▸ **Recorded data**
--------------------------------

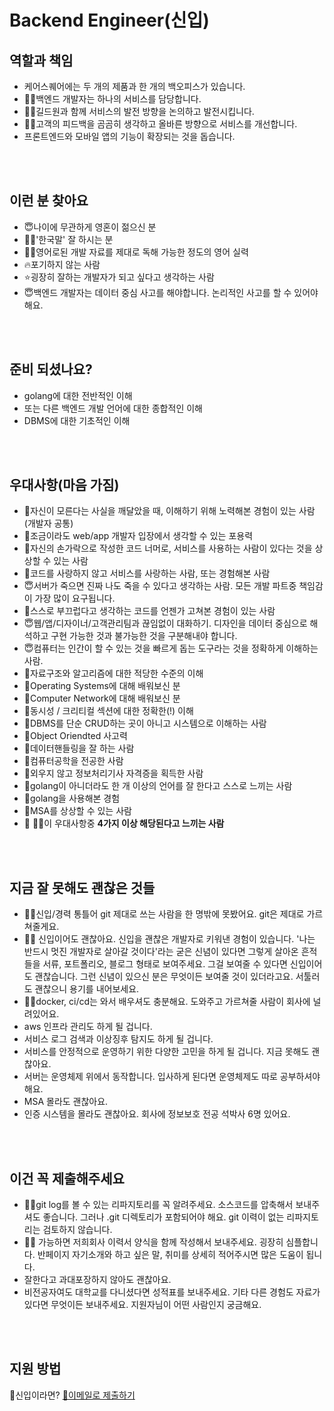 # Backend Engineer(신입)


## 역할과 책임

* 케어스퀘어에는 두 개의 제품과 한 개의 백오피스가 있습니다.
* 👨‍🏫백엔드 개발자는 하나의 서비스를 담당합니다.
* 👨‍🏫길드원과 함께 서비스의 발전 방향을 논의하고 발전시킵니다.
* 👨‍🏫고객의 피드백을 곰곰히 생각하고 올바른 방향으로 서비스를 개선합니다.
* 프론트엔드와 모바일 앱의 기능이 확장되는 것을 돕습니다.

<br /><br />

## 이런 분 찾아요 

* 😇나이에 무관하게 영혼이 젊으신 분
* 🙆‍♂️'한국말' 잘 하시는 분
* 🙆‍♂️영어로된 개발 자료를 제대로 독해 가능한 정도의 영어 실력
* 🔥포기하지 않는 사람
* ⭐굉장히 잘하는 개발자가 되고 싶다고 생각하는 사람
* 😇백엔드 개발자는 데이터 중심 사고를 해야합니다. 논리적인 사고를 할 수 있어야 해요.


<br /><br />


## 준비 되셨나요?
* golang에 대한 전반적인 이해
* 또는 다른 백엔드 개발 언어에 대한 종합적인 이해
* DBMS에 대한 기초적인 이해


<br /><br />

## 우대사항(마음 가짐)

* 🥰자신이 모른다는 사실을 깨달았을 때, 이해하기 위해 노력해본 경험이 있는 사람(개발자 공통)
* 🥰조금이라도 web/app 개발자 입장에서 생각할 수 있는 포용력
* 🥰자신의 손가락으로 작성한 코드 너머로, 서비스를 사용하는 사람이 있다는 것을 상상할 수 있는 사람
* 🥰코드를 사랑하지 않고 서비스를 사랑하는 사람, 또는 경험해본 사람
* 😇서버가 죽으면 진짜 나도 죽을 수 있다고 생각하는 사람. 모든 개발 파트중 책임감이 가장 많이 요구됩니다.
* 👻스스로 부끄럽다고 생각하는 코드를 언젠가 고쳐본 경험이 있는 사람
* 😇웹/앱/디자이너/고객관리팀과 끊임없이 대화하기. 디자인을 데이터 중심으로 해석하고 구현 가능한 것과 불가능한 것을 구분해내야 합니다. 
* 😇컴퓨터는 인간이 할 수 있는 것을 빠르게 돕는 도구라는 것을 정확하게 이해하는 사람.
* 🧙자료구조와 알고리즘에 대한 적당한 수준의 이해
* 🧙Operating Systems에 대해 배워보신 분
* 🧙Computer Network에 대해 배워보신 분
* 🧙동시성 / 크리티컬 섹션에 대한 정확한(!) 이해
* 🧙DBMS를 단순 CRUD하는 곳이 아니고 시스템으로 이해하는 사람
* 🧙Object Oriendted 사고력
* 🧙데이터핸들링을 잘 하는 사람 
* 🧙컴퓨터공학을 전공한 사람
* 🧙외우지 않고 정보처리기사 자격증을 획득한 사람
* 🧙golang이 아니더라도 한 개 이상의 언어를 잘 한다고 스스로 느끼는 사람
* 🧙golang을 사용해본 경험
* 🧙MSA를 상상할 수 있는 사람
* 🙋 🙋‍♂️이 우대사항중 <b>4가지 이상 해당된다고 느끼는 사람</b>

<br /><br />

## 지금 잘 못해도 괜찮은 것들 
* 👨‍💻신입/경력 통틀어 git 제대로 쓰는 사람을 한 명밖에 못봤어요. git은 제대로 가르쳐줄게요.
* 👨‍💻 신입이어도 괜찮아요. 신입을 괜찮은 개발자로 키워낸 경험이 있습니다. '나는 반드시 멋진 개발자로 살아갈 것이다'라는 굳은 신념이 있다면 그렇게 살아온 흔적들을 서류, 포트폴리오, 블로그 형태로 보여주세요. 그걸 보여줄 수 있다면 신입이어도 괜찮습니다. 그런 신념이 있으신 분은 무엇이든 보여줄 것이 있더라고요. 서툴러도 괜찮으니 용기를 내어보세요.
* 👨‍💻docker, ci/cd는 와서 배우셔도 충분해요. 도와주고 가르쳐줄 사람이 회사에 널려있어요.
* aws 인프라 관리도 하게 될 겁니다.
* 서비스 로그 검색과 이상징후 탐지도 하게 될 겁니다.
* 서비스를 안정적으로 운영하기 위한 다양한 고민을 하게 될 겁니다. 지금 못해도 괜찮아요.
* 서버는 운영체제 위에서 동작합니다. 입사하게 된다면 운영체제도 따로 공부하셔야 해요.
* MSA 몰라도 괜찮아요.
* 인증 시스템을 몰라도 괜찮아요. 회사에 정보보호 전공 석박사 6명 있어요.

<br /><br />
## 이건 꼭 제출해주세요
* 🧚‍♀️git log를 볼 수 있는 리파지토리를 꼭 알려주세요. 소스코드를 압축해서 보내주셔도 좋습니다. 그러나 .git 디렉토리가 포함되어야 해요. git 이력이 없는 리파지토리는 검토하지 않습니다.
* 🧚‍♀️ 가능하면 저희회사 이력서 양식을 함께 작성해서 보내주세요. 굉장히 심플합니다. 반페이지 자기소개와 하고 싶은 말, 취미를 상세히 적어주시면 많은 도움이 됩니다.
* 잘한다고 과대포장하지 않아도 괜찮아요.
* 비전공자여도 대학교를 다니셨다면 성적표를 보내주세요. 기타 다른 경험도 자료가 있다면 무엇이든 보내주세요. 지원자님이 어떤 사람인지 궁금해요.

<br /><br />
## 지원 방법
🚸신입이라면? [📧이메일로 제출하기](../apply/junior.md)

--------------------------------

▸ **The task**
Everything from the first line of the entries above through the line with "golang에 대한 전반적인 이해" should be duplicated exactly, except the pictures.

▸ **Exercise result**
 # Backend Engineer(신입)


## 역할과 책임

* 케어스퀘어에는 두 개의 제품과 한 개의 백오피스가 있습니다.
* 👨‍🏫백엔드 개발자는 하나의 서비스를 담당합니다.
* 👨‍🏫길드원과 함께 서비스의 발전 방향을 논의하고 발전시킵니다.
* 👨‍🏫고객의 피드백을 곰곰히 생각하고 올바른 방향으로 서비스를 개선합니다.
* 프론트엔드와 모바일 앱의 기능이 확장되는 것을 돕습니다.

<br /><br />

## 이런 분 찾아요 

* 😇나이에 무관하게 영혼이 젊으신 분
* 🙆‍♂️'한국말' 잘 하시는 분
* 🙆‍♂️영어로된 개발 자료를 제대로 독해 가능한 정도의 영어 실력
* 🔥포기하지 않는 사람
* ⭐굉장히 잘하는 개발자가 되고 싶다고 생각하는 사람
* 😇백엔드 개발자는 데이터 중심 사고를 해야합니다. 논리적인 사고를 할 수 있어야 해요.


<br /><br />


## 준비 되셨나요?
* golang에 대한 전반적인 이해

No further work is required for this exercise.